During closing statements at Baker’s trial, Assistant State’s Atty. Stella Veytsel said that Baker set out that April 2010 morning to “punish the Aksman family.” He drove his Dodge Neon into the front porch of their Vernon Hills home, broke in the back door with a baseball bat, and attacked 50-year-old Marina Aksman, the prosecutor said.
“Daniel Baker, bat in hand, followed her … struck her in the head over and over as Kristina (his girlfriend) watched,” Veytsel said.
Attorneys for Baker, 24, of Deerfield, say he suffers from mental disabilities, and claim that he was insane at the time of the slaying.
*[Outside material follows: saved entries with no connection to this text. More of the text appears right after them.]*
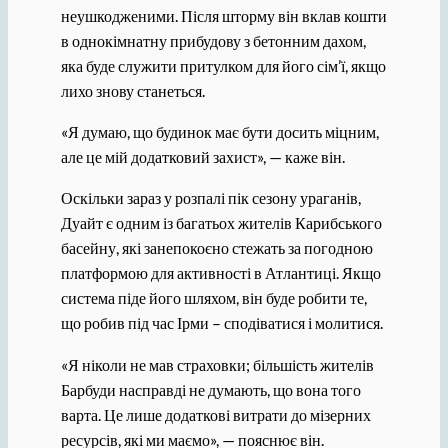
неушкодженими. Після шторму він вклав кошти
в однокімнатну прибудову з бетонним дахом,
яка буде служити притулком для його сім’ї, якщо
лихо знову станеться.
«Я думаю, що будинок має бути досить міцним,
але це мій додатковий захист», — каже він.
Оскільки зараз у розпалі пік сезону ураганів,
Дуайт є одним із багатьох жителів Карибського
басейну, які занепокоєно стежать за погодною
платформою для активності в Атлантиці. Якщо
система піде його шляхом, він буде робити те,
що робив під час Ірми – сподіватися і молитися.
«Я ніколи не мав страховки; більшість жителів
Барбуди насправді не думають, що вона того
варта. Це лише додаткові витрати до мізерних
ресурсів, які ми маємо», — пояснює він.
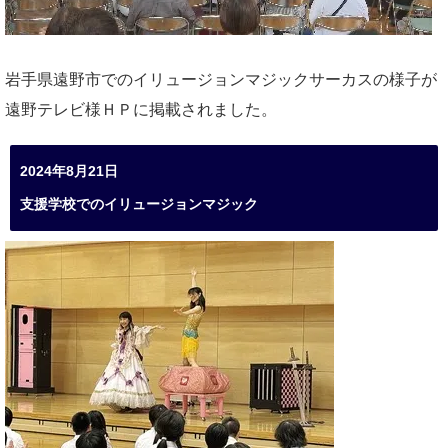
岩手県遠野市でのイリュージョンマジックサーカスの様子が
遠野テレビ様ＨＰに掲載されました。
2024年8月21日
支援学校でのイリュージョンマジック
“He lacks the capacity to appreciate the criminality of his conduct,” said Ed Genson, lead defense attorney. “This case isn’t a ‘who done it.’”
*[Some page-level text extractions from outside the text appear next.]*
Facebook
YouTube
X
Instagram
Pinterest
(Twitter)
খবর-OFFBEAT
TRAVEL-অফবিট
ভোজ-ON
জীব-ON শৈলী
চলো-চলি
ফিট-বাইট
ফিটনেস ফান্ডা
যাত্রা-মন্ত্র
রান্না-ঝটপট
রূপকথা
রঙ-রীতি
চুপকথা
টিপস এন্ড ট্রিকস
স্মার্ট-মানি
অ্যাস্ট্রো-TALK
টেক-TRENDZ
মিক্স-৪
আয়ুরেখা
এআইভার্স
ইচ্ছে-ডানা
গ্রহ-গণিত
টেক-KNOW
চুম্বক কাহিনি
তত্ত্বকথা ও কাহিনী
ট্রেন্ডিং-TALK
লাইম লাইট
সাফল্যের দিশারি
Genson called the case a “tragedy” in which a “fine woman, a mother who was doing her best, lost her life.”
Genson pointed to Baker’s difficult childhood, saying he did not see his biological father after age 2, and began taking medication for mental issues at 3.
“He was a loner, had few friends and he had very limited experience with the opposite sex,” Genson said.
Kristina Aksman was his first serious girlfriend. On the morning of April 1, 2010, when her mother threatened to never let him see her again and called Baker “bi-polar” in a voice mail message, Marina Aksman inadvertently ‘triggered” a psychotic episode in him, Genson said.
“There is no reason this young man would have done what he did unless he was insane,” Genson said, pointing to the fact that Baker had never been violent in the past. Baker remained wide-eyed and attentive while Genson gave his closing arguments.
In rebuttal, Assistant State’s Atty. Ari Fisz urged Lake County Circuit Court Judge Daniel Shanes to ignore issues related to Baker’s childhood. A crime scene that he called “unimaginably horrific” is the key to the case, Fisz said.
Fisz said that for the defense’s theory to hold up, Shanes would have to believe that Baker had a “mental illness that was literally so severe that he could not understand the criminality of his conduct while he was beating her brains out.”
“The one question this court has to answer is whether he knew what he did was wrong,” Fisz said.